Consider the given information.
\(f(x,y,z) = \sqrt {{x^2} + {y^2} + {z^2}} \)
Recall that,
\(\begin{array}{c}\nabla f = \frac{{\partial f}}{{\partial x}}(x,y,z){\bf{i}} + \frac{{\partial f}}{{\partial y}}(x,y,z){\bf{j}} + \frac{{\partial f}}{{\partial z}}(x,y,z){\bf{k}}\\ = \frac{{\frac{{\partial \left( {{x^2} + {y^2} + {z^2}} \right)}}{{\partial x}}}}{{\sqrt {{x^2} + {y^2} + {z^2}} }}{\bf{i}} + \frac{{2\frac{{\partial \left( {{x^2} + {y^2} + {z^2}} \right)}}{{\partial y}}}}{{2\sqrt {{x^2} + {y^2} + {z^2}} }}{\bf{j}} + \frac{{\frac{{\partial \left( {{x^2} + {y^2} + {z^2}} \right)}}{{\partial z}}}}{{2\sqrt {{x^2} + {y^2} + {z^2}} }}{\bf{k}}\\ = \frac{{2x}}{{2\sqrt {{x^2} + {y^2} + {z^2}} }}{\bf{i}} + \frac{{2y}}{{2\sqrt {{x^2} + {y^2} + {z^2}} }}{\bf{j}} + \frac{{2z}}{{2\sqrt {{x^2} + {y^2} + {z^2}} }}{\bf{k}}\\ = \frac{x}{{\sqrt {{x^2} + {y^2} + {z^2}} }}{\bf{i}} + \frac{y}{{\sqrt {{x^2} + {y^2} + {z^2}} }}{\bf{j}} + \frac{z}{{\sqrt {{x^2} + {y^2} + {z^2}} }}{\bf{k}}\end{array}\)

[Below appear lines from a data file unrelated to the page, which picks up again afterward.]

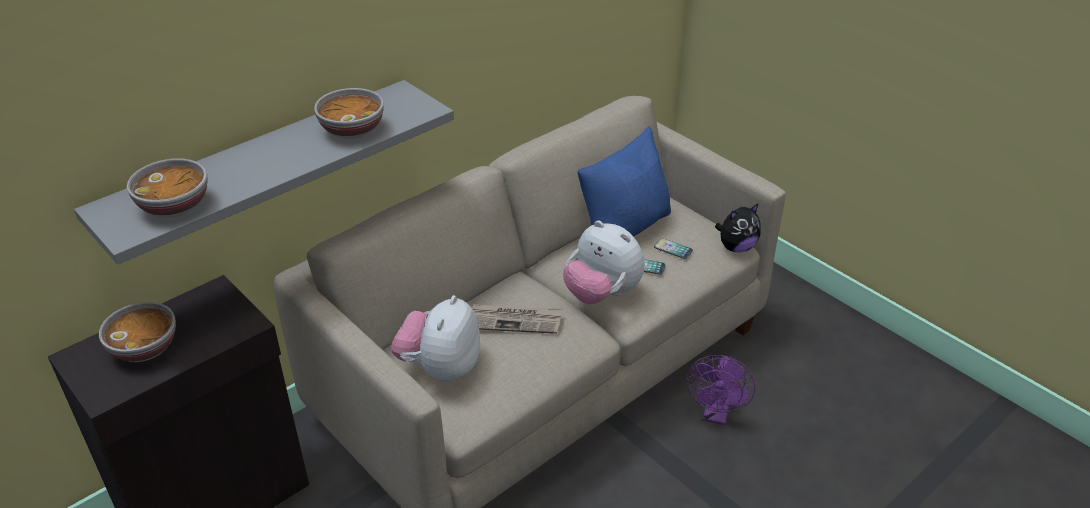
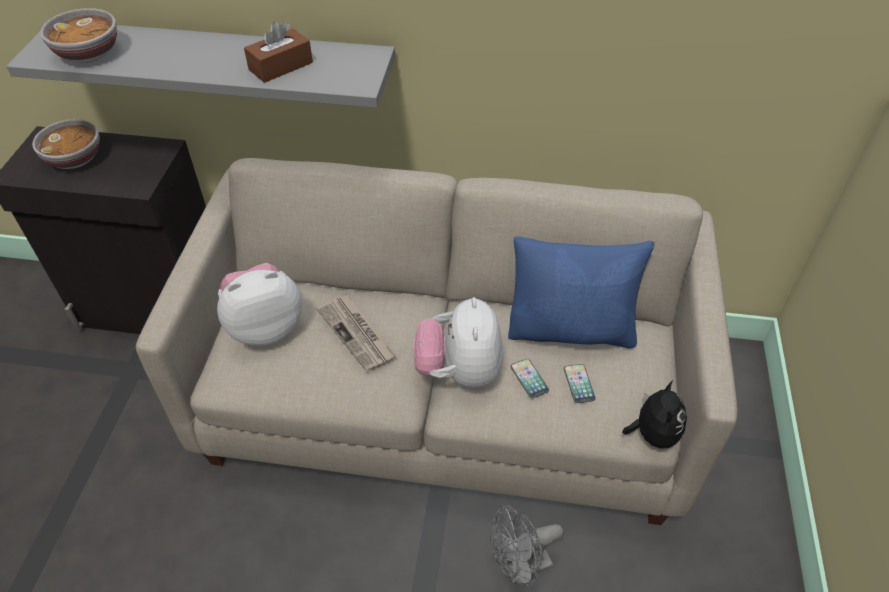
camera: 50 degrees right, 10 degrees up
(352, 129) = (281, 66): bowl -> brown tissue box
(716, 414) = (519, 567): purple fan -> grey fan
(736, 247) = (652, 434): plush toy -> plush toy turned 105 degrees counterclockwise

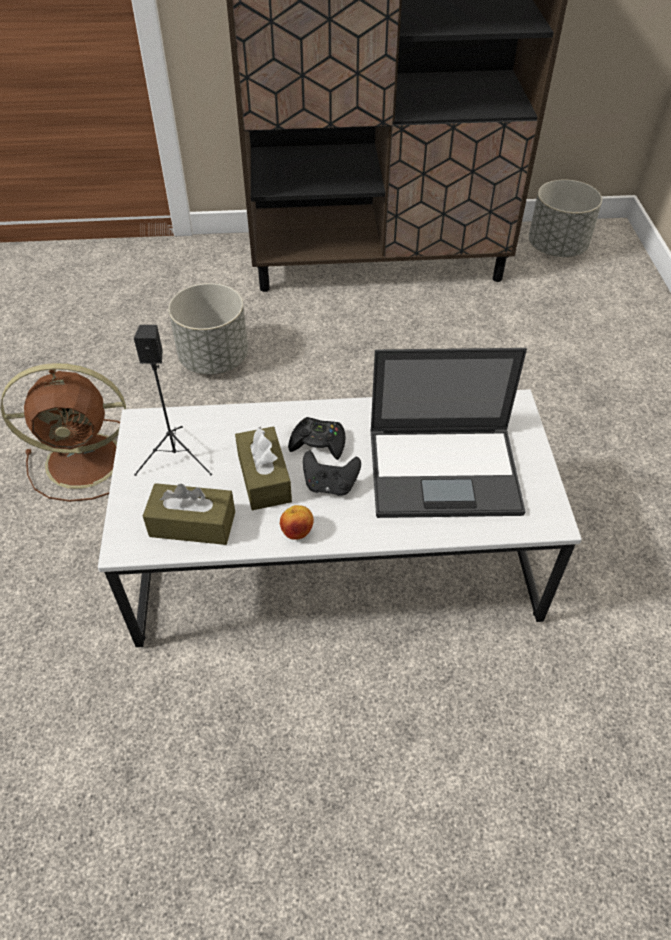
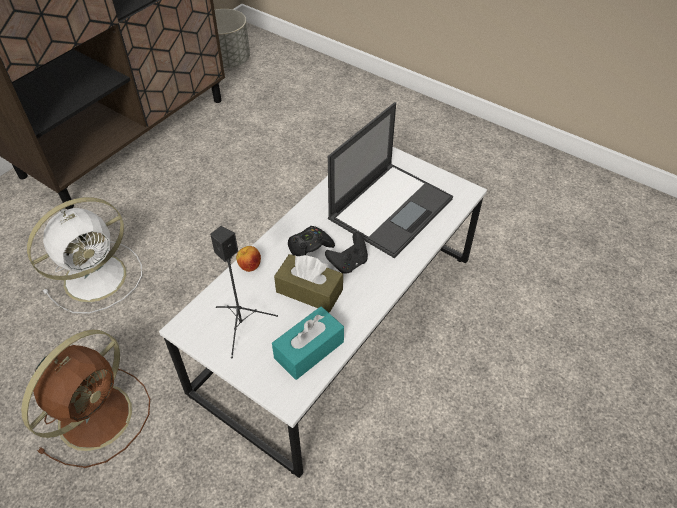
camera: 50 degrees left, 0 degrees up
(192, 524) = (309, 350): brown tissue box -> turquoise tissue box
(214, 358) = (98, 276): grey planter -> white fan
(297, 532) = (368, 301): apple -> apple (249, 266)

Therefore, gradient field is \(\frac{x}{{\sqrt {{x^2} + {y^2} + {z^2}} }}{\bf{i}} + \frac{y}{{\sqrt {{x^2} + {y^2} + {z^2}} }}{\bf{j}} + \frac{z}{{\sqrt {{x^2} + {y^2} + {z^2}} }}{\bf{k}}\).